Apprendimento della composizione alla “Grifani-Donati”.
Il reparto stampa della "Lapi" nella nuova sede fuori le mura.
Il proto e l’apprendista
L’organizzazione del lavoro nelle tipografie vedeva un’attribuzione di compiti tecnici e professionali di maggior responsabilità all’operaio uomo e uno svolgimento del lavoro più semplice da parte delle operaie donne. Su tutto vigilava e tutti coordinava la figura del proto, spesse volte un ex operaio elevatosi sugli altri per le particolari attitudini dimostrate nel lavoro. Il proto, per poter adeguatamente distribuire il lavoro, doveva conoscere alla perfezione tutte le fasi di lavorazione e possedere una professionalità tale da metterlo in grado di scegliere la veste più appropriata per ogni lavoro commissionato. Spettava a lui, quindi, impostare tecnicamente il lavoro e amalgamare tutte le fasi di lavorazione.

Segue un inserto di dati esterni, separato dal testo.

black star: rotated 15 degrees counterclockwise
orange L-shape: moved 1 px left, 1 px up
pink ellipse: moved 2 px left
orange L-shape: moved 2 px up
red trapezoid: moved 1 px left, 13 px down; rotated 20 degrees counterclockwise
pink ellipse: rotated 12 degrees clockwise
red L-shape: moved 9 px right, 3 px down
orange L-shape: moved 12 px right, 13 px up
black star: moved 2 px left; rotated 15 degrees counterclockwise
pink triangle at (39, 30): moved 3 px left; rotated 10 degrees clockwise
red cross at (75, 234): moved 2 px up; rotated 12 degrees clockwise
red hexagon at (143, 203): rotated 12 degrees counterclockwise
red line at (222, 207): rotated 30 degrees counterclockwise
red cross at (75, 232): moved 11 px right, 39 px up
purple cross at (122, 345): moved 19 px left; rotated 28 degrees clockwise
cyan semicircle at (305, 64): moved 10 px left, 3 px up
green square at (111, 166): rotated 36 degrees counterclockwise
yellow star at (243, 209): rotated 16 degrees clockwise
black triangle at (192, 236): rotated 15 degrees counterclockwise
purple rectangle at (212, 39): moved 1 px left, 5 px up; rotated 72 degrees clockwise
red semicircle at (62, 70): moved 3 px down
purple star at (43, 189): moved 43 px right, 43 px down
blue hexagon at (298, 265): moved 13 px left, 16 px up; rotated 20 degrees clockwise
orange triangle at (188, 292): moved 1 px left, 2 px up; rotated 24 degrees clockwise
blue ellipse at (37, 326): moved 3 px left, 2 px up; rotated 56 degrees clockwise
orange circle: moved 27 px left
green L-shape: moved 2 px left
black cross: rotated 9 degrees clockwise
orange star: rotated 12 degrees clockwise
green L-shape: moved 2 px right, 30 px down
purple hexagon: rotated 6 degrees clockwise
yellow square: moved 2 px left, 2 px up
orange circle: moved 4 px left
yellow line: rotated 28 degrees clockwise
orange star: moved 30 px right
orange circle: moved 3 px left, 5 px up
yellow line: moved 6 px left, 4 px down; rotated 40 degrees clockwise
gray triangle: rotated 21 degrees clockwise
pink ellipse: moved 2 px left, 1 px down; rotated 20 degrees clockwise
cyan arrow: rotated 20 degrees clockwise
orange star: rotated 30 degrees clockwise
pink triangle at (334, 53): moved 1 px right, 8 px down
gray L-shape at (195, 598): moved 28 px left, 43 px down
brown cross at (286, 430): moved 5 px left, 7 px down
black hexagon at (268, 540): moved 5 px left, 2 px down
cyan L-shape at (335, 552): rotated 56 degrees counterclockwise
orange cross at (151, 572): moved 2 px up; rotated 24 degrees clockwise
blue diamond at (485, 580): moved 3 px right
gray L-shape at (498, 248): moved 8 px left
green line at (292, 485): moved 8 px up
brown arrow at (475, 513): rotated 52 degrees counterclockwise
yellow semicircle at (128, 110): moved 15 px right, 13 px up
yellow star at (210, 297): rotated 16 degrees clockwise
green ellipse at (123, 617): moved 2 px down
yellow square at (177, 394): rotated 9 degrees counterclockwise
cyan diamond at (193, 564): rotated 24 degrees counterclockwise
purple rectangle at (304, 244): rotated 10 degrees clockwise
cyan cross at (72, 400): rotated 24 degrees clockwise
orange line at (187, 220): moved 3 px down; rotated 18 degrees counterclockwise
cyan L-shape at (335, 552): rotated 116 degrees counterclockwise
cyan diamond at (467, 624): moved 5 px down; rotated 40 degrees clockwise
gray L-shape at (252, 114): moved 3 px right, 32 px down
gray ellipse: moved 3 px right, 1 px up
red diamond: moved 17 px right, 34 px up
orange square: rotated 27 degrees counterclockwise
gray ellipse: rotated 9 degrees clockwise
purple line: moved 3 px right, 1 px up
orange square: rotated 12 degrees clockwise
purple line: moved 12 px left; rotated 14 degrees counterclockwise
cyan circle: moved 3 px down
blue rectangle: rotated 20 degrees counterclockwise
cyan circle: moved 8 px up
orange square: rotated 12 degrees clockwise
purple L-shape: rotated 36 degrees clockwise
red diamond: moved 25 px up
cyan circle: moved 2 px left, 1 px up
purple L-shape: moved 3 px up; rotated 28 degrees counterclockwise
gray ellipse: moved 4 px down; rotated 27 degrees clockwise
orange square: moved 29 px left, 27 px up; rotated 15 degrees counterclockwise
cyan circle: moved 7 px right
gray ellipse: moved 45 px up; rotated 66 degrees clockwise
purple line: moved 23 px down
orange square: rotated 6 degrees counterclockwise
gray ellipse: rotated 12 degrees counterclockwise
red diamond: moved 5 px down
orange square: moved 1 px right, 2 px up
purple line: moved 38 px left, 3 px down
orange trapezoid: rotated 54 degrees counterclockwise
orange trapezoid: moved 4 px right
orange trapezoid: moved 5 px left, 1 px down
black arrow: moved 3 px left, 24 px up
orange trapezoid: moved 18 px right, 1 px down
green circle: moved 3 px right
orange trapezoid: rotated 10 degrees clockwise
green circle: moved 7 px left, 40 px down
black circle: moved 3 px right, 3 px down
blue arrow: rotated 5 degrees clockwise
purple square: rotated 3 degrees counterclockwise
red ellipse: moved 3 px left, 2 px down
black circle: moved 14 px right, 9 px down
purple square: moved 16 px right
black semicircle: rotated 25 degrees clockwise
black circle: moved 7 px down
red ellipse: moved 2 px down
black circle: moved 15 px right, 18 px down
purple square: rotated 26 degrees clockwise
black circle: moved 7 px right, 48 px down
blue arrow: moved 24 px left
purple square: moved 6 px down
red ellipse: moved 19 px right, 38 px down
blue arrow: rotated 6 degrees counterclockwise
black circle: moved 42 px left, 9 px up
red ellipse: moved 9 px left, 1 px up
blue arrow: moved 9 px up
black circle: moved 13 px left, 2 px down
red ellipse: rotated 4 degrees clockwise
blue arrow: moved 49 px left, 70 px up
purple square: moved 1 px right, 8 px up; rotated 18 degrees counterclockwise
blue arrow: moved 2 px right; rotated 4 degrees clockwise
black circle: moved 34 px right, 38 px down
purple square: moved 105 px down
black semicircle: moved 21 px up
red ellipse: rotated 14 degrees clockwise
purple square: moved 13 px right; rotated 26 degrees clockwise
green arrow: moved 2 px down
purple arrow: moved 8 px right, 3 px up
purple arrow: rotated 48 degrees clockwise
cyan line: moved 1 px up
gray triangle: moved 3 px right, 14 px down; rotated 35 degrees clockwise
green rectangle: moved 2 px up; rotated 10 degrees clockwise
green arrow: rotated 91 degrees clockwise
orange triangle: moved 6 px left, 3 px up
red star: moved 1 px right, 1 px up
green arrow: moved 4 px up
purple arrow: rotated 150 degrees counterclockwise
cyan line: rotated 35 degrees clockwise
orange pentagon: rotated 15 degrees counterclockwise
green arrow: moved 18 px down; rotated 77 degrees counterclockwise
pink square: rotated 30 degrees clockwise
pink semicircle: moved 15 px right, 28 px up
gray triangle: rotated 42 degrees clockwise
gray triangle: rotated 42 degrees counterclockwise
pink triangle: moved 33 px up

Spesse volte gli operai più esperti collaboravano con il proto nell’addestramento dei giovani apprendisti: mancava ancora una scuola di avviamento al lavoro dei tipografi e la carriera all’interno di un’azienda passava necessariamente attraverso un periodo di apprendistato. Inizialmente non era inquadrato da precise norme; poi, sulla spinta di richieste sindacali, si giunse ad una regolamentazione
Il contratto di lavoro conquistato dalla categoria nel marzo 1921 stabiliva in non più di uno ogni cinque operai il numero degli apprendisti e in cinque anni il periodo massimo di permanenza nell’apprendistato. Non è stato possibile verificare quanto queste disposizioni abbiano avuto concreta applicazione nelle industrie locali. E certo, comunque, che le condizioni degli apprendisti restarono fortemente precarie.
Appena entrato in tipografia, il giovane cominciava a svolgere le mansioni più umili, quali la ripulitura delle casse ed il trasporto del materiale. Poi, poco a poco, veniva introdotto ai rudimenti dell’arte tipografica (la disposizione sulla cassa, la composizione delle righe, ecc.).